MIT Technology Review: Here’s Why Trump’s Plan to Save the Coal Industry Is Doomed
Donald Trump’s policy efforts to rejuvenate the coal industry are unlikely to succeed.
We’ve argued that for some time, of course. But a new report from Columbia University, which shows that regulations have played only a small part in the decline of the coal industry to date, lends extra weight to the thesis.
If you’ve not been paying attention, coal has been taking a tumble recently. In America, its use fell by 30 percent between 2011 and 2016. The new analysis of what accounts for that slump makes for interesting reading: The Columbia team attributes around half of coal’s decline to the affordability of natural gas, 26 percent to reduced electricity demand, and 18 percent to surging renewables.
The Trump administration has strenuously argued that President Obama introduced rules that placed unnecessary burdens on the burning of coal. The study does indeed identify 10 regulations introduced under the Obama administration -- from the notorious Clean Power Plan to more obscure Effluent Guidelines -- that will have dampened the sector. But it also finds that they would account for just a 3.5 percent decline in coal.
The Post & Courier: S.C. Congressional Delegation Loses Fight to Get Nuclear Tax Credit in Government Spending Bill
The budget agreement worked out in Congress has disappointed every member of the South Carolina delegation after a highly desired nuclear power plant tax credit was left out.
Excluded from the plan that's supposed to keep the government running through September is a provision extending the deadline for nuclear power plants to take advantage of the tax bonus, threatening to undermine a major economic driver in the state.

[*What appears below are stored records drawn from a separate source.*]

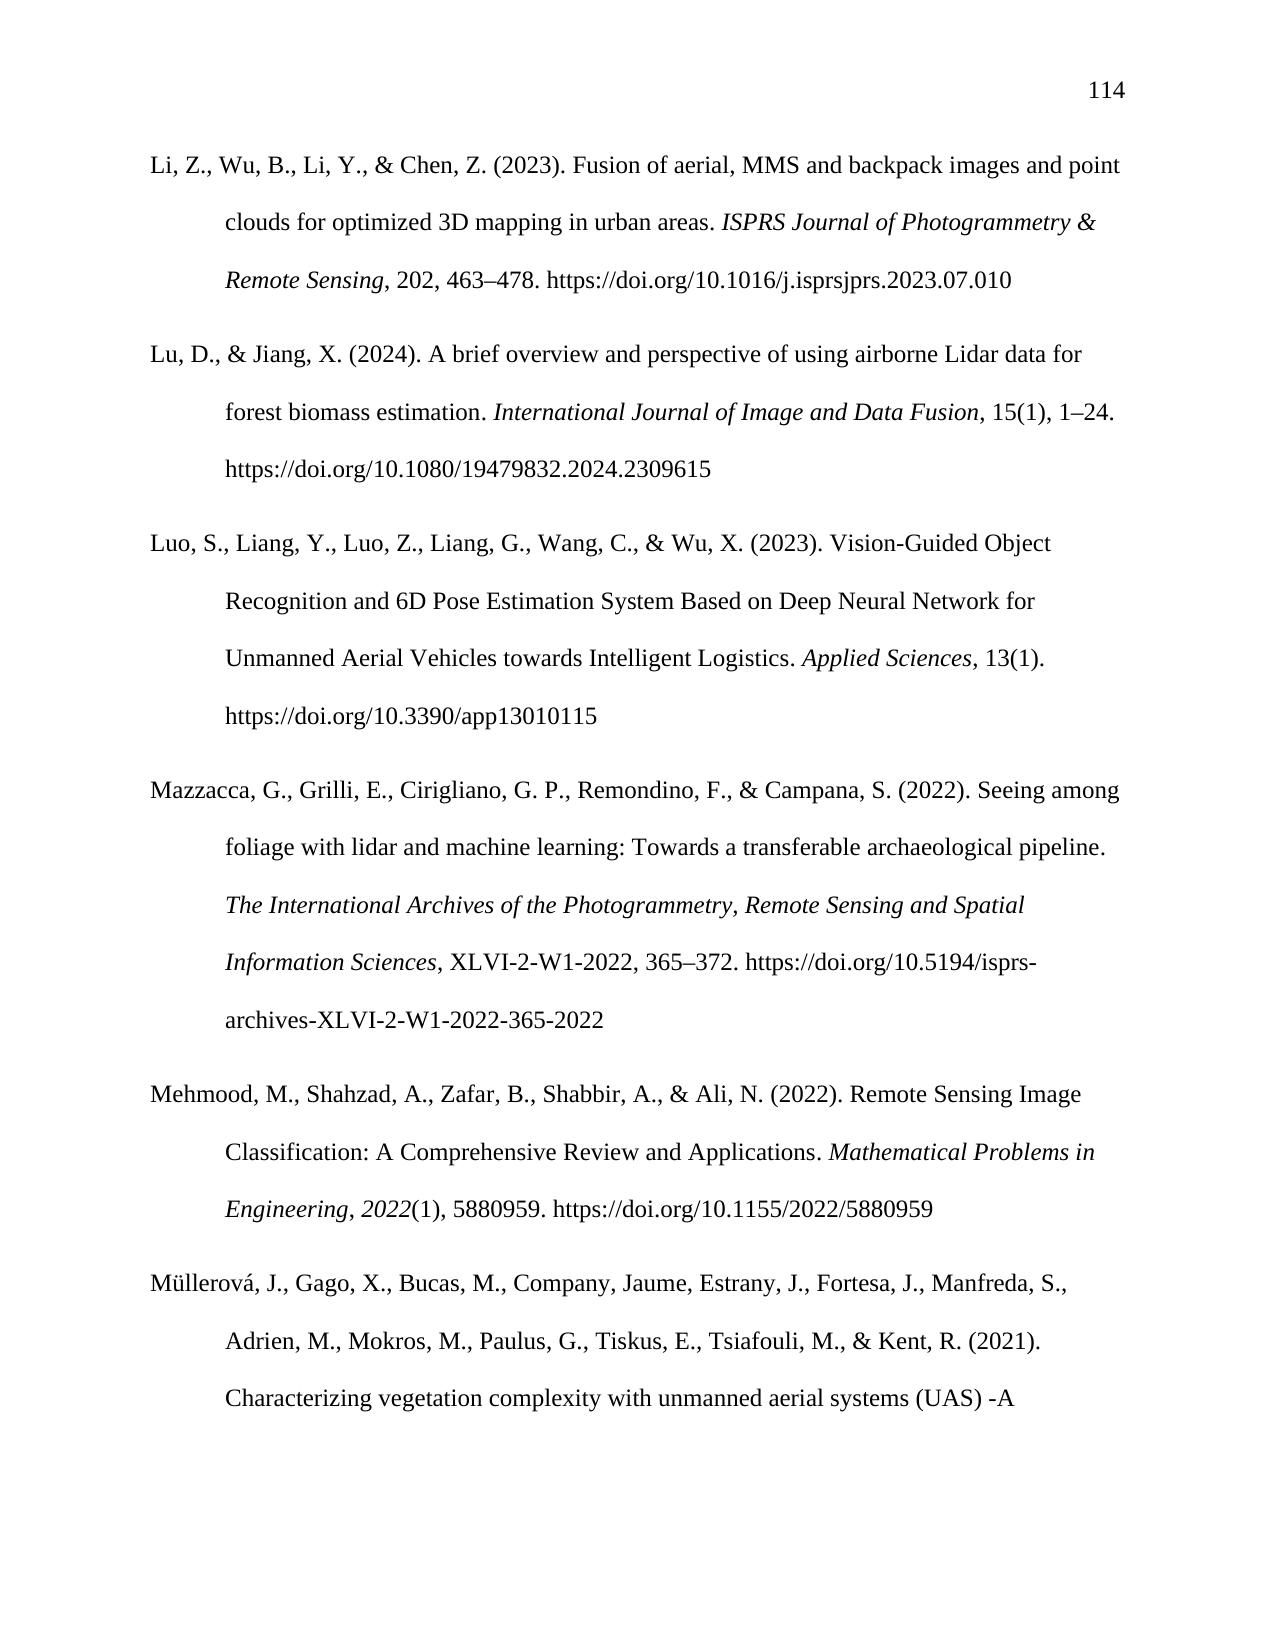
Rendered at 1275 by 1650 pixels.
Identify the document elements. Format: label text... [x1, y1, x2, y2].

text Lu, D., & Jiang, X. (2024). A brief overview and perspective of using airborne Lidar data for forest biomass estimation. International Journal of Image and Data Fusion, 15(1), 1–24. https://doi.org/10.1080/19479832.2024.2309615 [150, 339, 1125, 483]
text Mazzacca, G., Grilli, E., Cirigliano, G. P., Remondino, F., & Campana, S. (2022). Seeing among foliage with lidar and machine learning: Towards a transferable archaeological pipeline. The International Archives of the Photogrammetry, Remote Sensing and Spatial Information Sciences, XLVI-2-W1-2022, 365–372. https://doi.org/10.5194/isprs-archives-XLVI-2-W1-2022-365-2022 [150, 775, 1125, 1034]
text Mehmood, M., Shahzad, A., Zafar, B., Shabbir, A., & Ali, N. (2022). Remote Sensing Image Classification: A Comprehensive Review and Applications. Mathematical Problems in Engineering, 2022(1), 5880959. https://doi.org/10.1155/2022/5880959 [150, 1079, 1125, 1223]
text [150, 1268, 1125, 1412]
text Li, Z., Wu, B., Li, Y., & Chen, Z. (2023). Fusion of aerial, MMS and backpack images and point clouds for optimized 3D mapping in urban areas. ISPRS Journal of Photogrammetry & Remote Sensing, 202, 463–478. https://doi.org/10.1016/j.isprsjprs.2023.07.010 [150, 150, 1125, 294]
text Luo, S., Liang, Y., Luo, Z., Liang, G., Wang, C., & Wu, X. (2023). Vision-Guided Object Recognition and 6D Pose Estimation System Based on Deep Neural Network for Unmanned Aerial Vehicles towards Intelligent Logistics. Applied Sciences, 13(1). https://doi.org/10.3390/app13010115 [150, 528, 1125, 729]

At issue is a credit Congress created in 2005 to incentivize nuclear power production. But it gave plants a 2020 deadline to complete their work in order to qualify.
The Star: Technology Guru Bill Joy Is Betting on a Bulletproof Battery
Bill Joy, the Silicon Valley guru and Sun Microsystems Inc. co-founder, sees the future of energy in a battery that can take a bullet.
The venture capitalist formerly with Kleiner Perkins Caufield Byers LLC is now dedicating most of his time to Ionic Materials Inc, a Woburn, Massachusetts-based startup developing lithium batteries that won’t burst into flames. They’re strong enough to withstand being pierced by nails and even getting shot, as the company demonstrates in a promotional video.
The effort is part of a global race to devise better storage systems for handheld devices, cars, trucks and electrical grids. The problem is that conventional lithium-ion batteries contain liquid electrolytes that wear out quickly and have a nasty habit of spontaneously combusting, sometimes aboard jetliners. Ionic Materials says it’s solved those problems by crafting batteries from a solid plastic-like material.
“If you can make the battery out of a solid, these problems essentially disappear,” Joy said in a phone interview, speaking from a boat in the South Pacific. “It’s really a breakthrough in cost, safety and performance.”
Morning Consult: Environmentalists Sue Over Trump’s Attempt to Undo Offshore Drilling Ban
Environmentalists sued the Trump administration on Wednesday over an executive order aimed at increasing access to offshore oil and gas production that could include areas where former President Barack Obama banned drilling.
Ten environmental organizations filed the lawsuit with the U.S. District Court for the District of Alaska, arguing President Donald Trump does not have the legal authority to undo Obama’s indefinite ban on offshore drilling in much of the Arctic Ocean and portions of the Atlantic Ocean.
Trump signed an executive order on April 28 calling on the Department of the Interior to review the Obama administration’s plan for offshore drilling leases from 2017 to 2022, which the groups anticipate will lead to leases in areas restricted by Obama’s ban.
HuffPost: Only 2 Countries Aren’t Part of the Paris Agreement. Will the U.S. Be the Third?
Just two countries refused to partake in the Paris Agreement, the historic climate deal to cut greenhouse gas emissions that was signed by nearly every nation. One of them, Syria, is in ruins after six years of ongoing civil war. The other, Nicaragua, boycotted the accord to protest its unambitious initial goals and its failure to legally bind countries to their emissions targets.
The one other holdout, Uzbekistan, finally signed onto the agreement last month.
But now President Donald Trump is poised to withdraw the United States -- which was largely responsible, under the Obama administration, for orchestrating the deal -- from the Paris Agreement.
In 2016, Trump campaigned on a promise to “cancel” the deal, which he said put an unfair burden on the U.S. and gave poorer countries a pass. The U.S., second only to China in its amount of carbon pollution, committed to slashing emissions by 26 to 28 percent below 2005 levels by 2025.